# REQUIRED ACTION
Every line in the data below from the one containing "Activity Type: Homeownership" down to the one containing "Activity Draw Block Date", both included, must be retyped exactly; no other line is to appear.

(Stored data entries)
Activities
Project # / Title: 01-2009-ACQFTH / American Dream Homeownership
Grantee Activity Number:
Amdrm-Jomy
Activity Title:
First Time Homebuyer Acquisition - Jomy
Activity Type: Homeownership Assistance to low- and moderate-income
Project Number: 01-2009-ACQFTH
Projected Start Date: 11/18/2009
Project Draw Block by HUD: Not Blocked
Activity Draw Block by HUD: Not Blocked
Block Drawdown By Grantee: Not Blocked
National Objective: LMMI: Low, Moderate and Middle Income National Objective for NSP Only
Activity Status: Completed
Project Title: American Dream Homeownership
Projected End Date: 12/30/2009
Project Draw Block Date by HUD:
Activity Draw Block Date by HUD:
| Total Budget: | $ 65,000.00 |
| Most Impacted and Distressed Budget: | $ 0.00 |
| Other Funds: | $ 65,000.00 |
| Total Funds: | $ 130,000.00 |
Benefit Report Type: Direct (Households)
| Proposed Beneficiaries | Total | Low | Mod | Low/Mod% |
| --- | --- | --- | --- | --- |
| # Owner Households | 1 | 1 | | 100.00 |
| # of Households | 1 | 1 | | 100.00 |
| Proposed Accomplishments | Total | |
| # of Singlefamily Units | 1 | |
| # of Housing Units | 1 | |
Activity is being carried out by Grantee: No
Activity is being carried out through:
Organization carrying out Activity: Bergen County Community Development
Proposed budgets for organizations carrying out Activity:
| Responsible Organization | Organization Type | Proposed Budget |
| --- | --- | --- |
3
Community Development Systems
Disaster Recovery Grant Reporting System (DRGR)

==

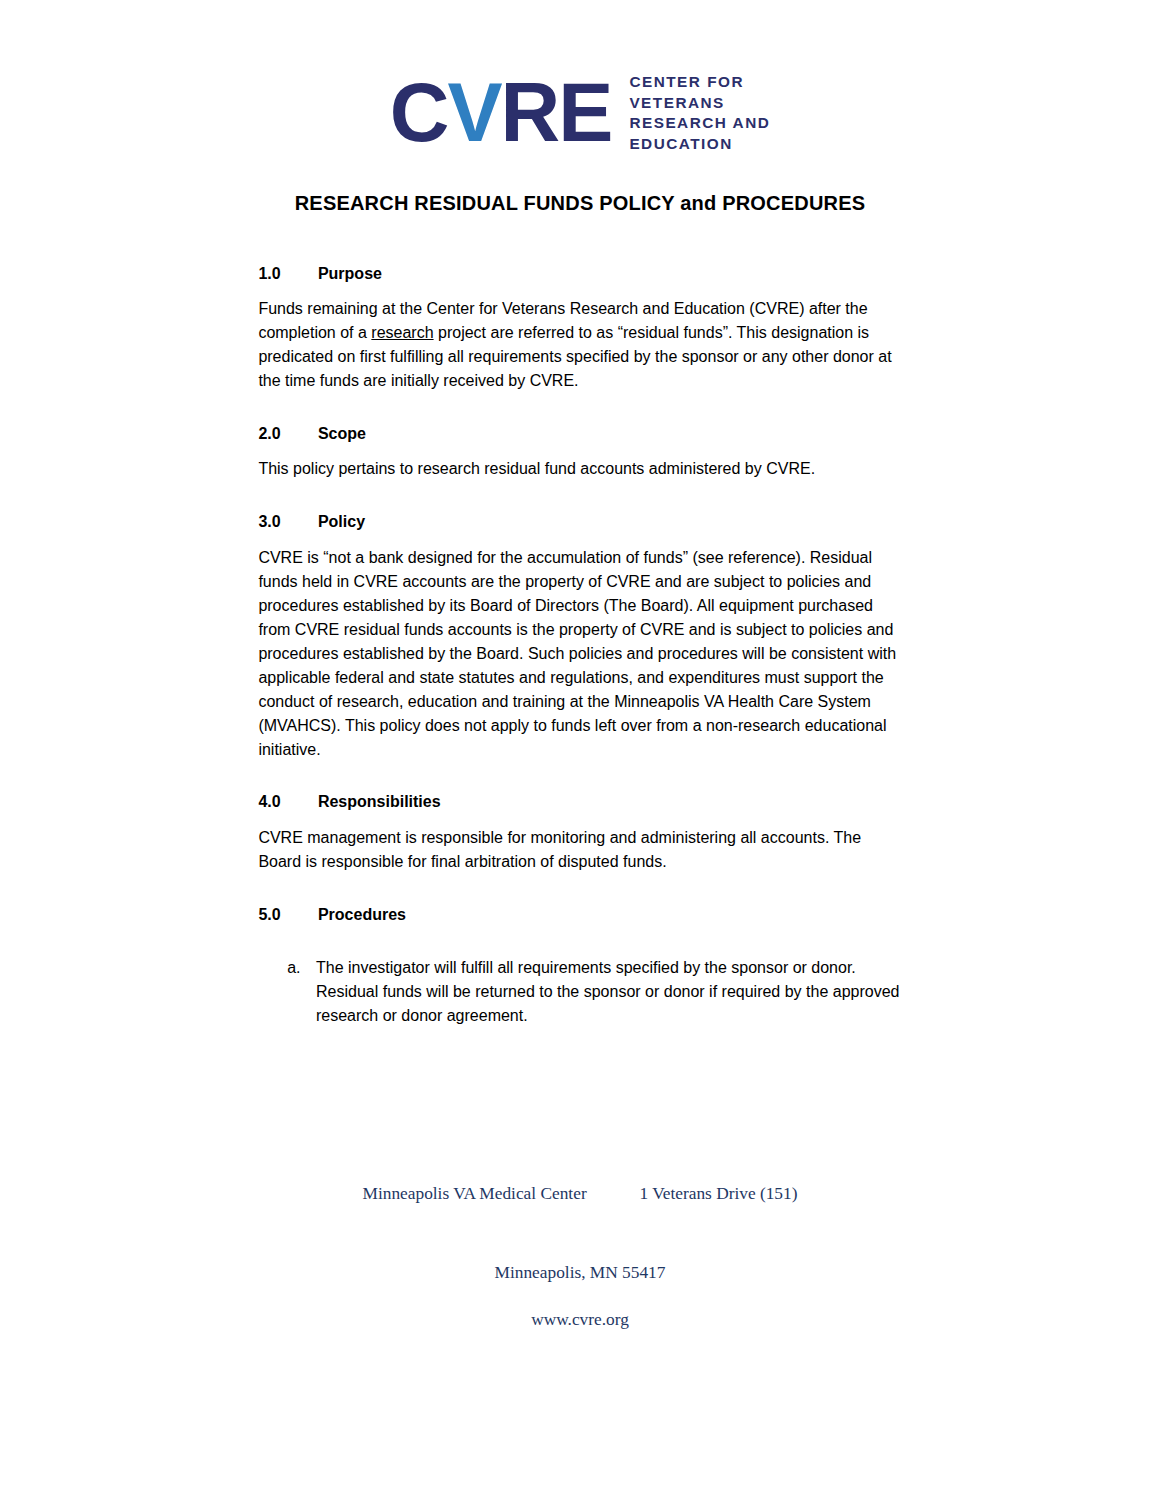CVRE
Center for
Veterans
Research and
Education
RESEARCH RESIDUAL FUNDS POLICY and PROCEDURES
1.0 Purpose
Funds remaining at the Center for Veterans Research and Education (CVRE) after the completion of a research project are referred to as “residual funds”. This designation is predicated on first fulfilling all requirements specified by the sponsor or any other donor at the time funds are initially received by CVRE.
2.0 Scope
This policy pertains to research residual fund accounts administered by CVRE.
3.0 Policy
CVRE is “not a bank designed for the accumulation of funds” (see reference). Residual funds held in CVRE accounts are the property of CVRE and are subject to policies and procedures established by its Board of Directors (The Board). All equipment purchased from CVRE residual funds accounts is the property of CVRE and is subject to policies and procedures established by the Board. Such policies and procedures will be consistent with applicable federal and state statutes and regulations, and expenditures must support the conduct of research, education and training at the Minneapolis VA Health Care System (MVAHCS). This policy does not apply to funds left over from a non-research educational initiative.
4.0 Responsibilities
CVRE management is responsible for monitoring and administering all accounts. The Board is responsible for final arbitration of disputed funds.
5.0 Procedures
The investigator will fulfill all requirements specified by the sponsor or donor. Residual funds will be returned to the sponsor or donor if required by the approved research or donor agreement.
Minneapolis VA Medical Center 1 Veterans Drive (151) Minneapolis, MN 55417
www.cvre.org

...

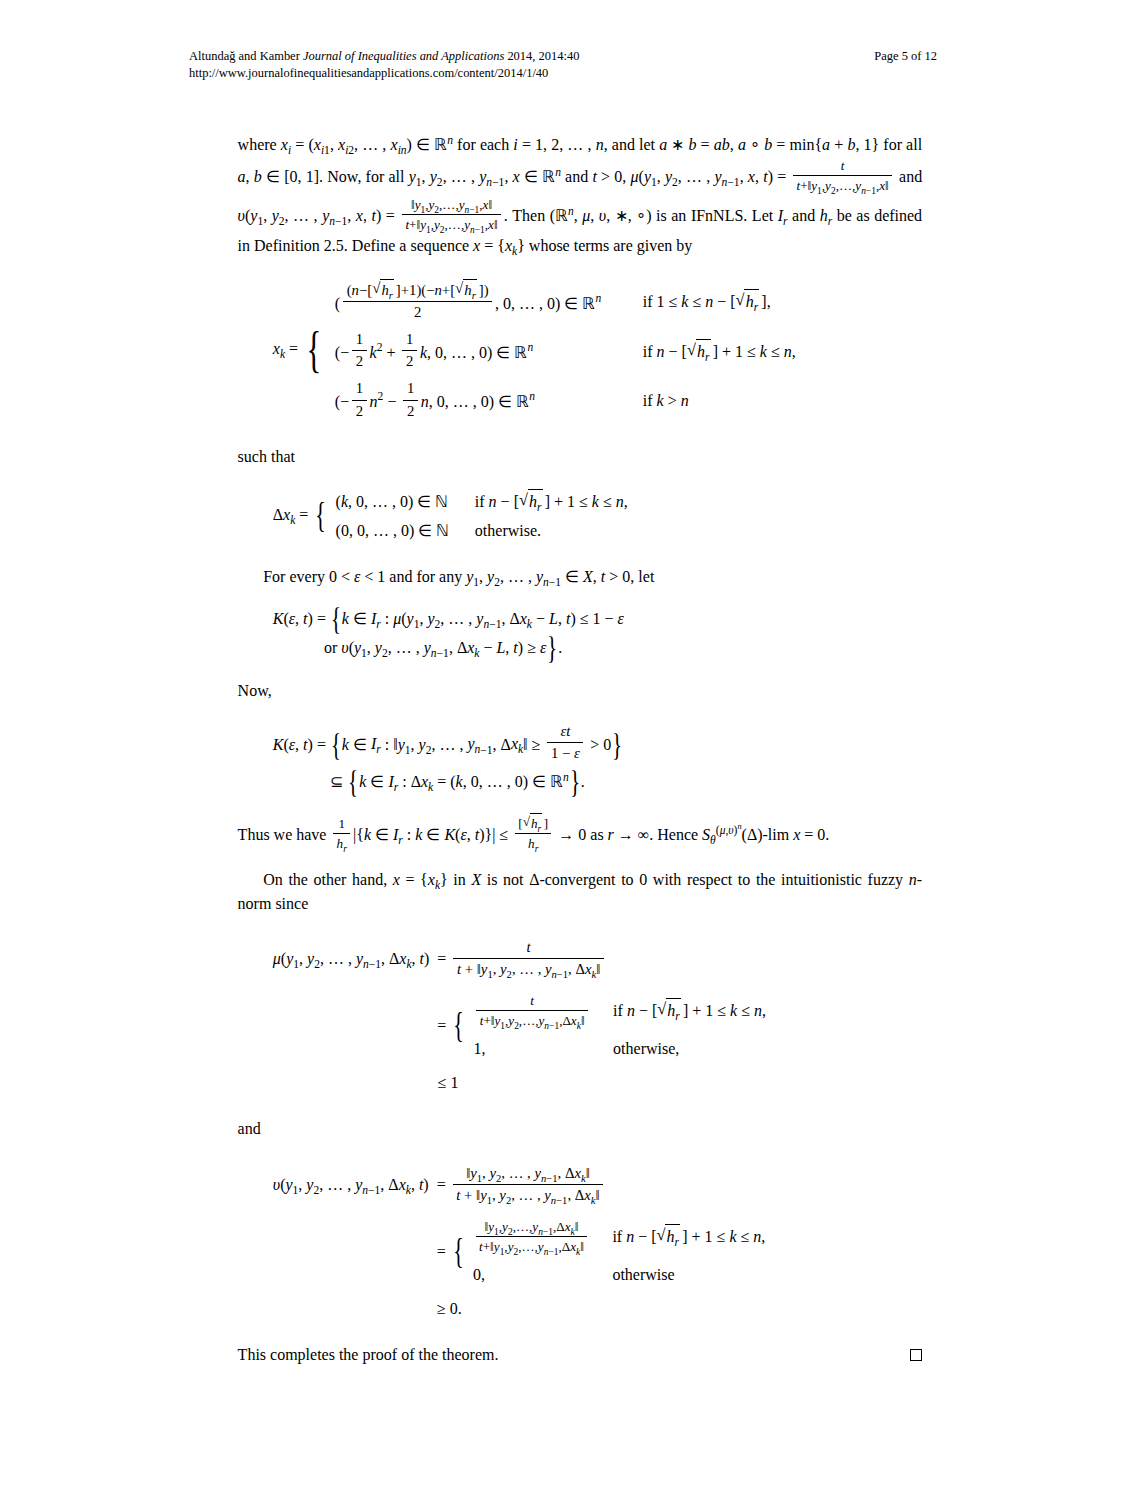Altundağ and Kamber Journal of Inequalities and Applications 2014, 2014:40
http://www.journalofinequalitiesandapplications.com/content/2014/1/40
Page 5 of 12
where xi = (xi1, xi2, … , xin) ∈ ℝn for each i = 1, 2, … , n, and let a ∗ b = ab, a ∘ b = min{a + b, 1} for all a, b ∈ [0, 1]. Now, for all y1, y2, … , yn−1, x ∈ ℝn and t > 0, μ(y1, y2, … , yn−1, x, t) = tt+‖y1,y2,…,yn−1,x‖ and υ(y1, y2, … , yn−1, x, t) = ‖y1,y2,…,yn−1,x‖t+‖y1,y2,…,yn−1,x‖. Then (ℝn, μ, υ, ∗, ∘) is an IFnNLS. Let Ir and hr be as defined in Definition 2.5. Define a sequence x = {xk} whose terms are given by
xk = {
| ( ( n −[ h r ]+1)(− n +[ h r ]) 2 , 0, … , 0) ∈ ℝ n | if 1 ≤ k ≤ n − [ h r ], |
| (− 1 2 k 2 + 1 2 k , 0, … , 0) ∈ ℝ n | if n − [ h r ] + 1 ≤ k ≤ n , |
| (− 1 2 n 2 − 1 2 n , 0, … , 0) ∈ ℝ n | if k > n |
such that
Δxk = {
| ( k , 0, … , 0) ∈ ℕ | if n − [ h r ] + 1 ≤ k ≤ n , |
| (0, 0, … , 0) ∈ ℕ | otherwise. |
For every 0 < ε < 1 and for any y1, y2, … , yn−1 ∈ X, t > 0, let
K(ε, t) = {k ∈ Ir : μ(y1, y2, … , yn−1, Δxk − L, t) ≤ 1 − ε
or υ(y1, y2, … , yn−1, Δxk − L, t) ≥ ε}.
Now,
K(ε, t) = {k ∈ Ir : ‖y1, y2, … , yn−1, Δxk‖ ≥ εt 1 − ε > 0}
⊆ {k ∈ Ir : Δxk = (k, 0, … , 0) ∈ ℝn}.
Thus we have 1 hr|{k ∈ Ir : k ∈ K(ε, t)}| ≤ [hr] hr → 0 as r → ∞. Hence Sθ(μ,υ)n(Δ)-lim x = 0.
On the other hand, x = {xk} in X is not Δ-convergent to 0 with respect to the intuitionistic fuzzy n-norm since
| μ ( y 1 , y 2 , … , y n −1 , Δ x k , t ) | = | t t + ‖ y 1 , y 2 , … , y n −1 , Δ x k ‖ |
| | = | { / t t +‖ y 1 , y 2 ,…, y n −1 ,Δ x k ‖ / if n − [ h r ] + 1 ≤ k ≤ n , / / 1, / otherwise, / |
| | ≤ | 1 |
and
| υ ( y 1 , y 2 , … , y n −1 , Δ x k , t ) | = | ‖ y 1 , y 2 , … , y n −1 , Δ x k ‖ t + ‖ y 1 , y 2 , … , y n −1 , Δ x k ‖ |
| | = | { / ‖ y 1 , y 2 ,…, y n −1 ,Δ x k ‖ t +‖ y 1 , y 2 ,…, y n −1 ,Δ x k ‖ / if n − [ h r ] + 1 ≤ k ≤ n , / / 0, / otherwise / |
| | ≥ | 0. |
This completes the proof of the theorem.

# TASK ANSWER
Activity Type: Homeownership Assistance to low- and moderate-income
Project Number: 01-2009-ACQFTH
Projected Start Date: 11/18/2009
Project Draw Block by HUD: Not Blocked
Activity Draw Block by HUD: Not Blocked
Block Drawdown By Grantee: Not Blocked
National Objective: LMMI: Low, Moderate and Middle Income National Objective for NSP Only
Activity Status: Completed
Project Title: American Dream Homeownership
Projected End Date: 12/30/2009
Project Draw Block Date by HUD:
Activity Draw Block Date by HUD:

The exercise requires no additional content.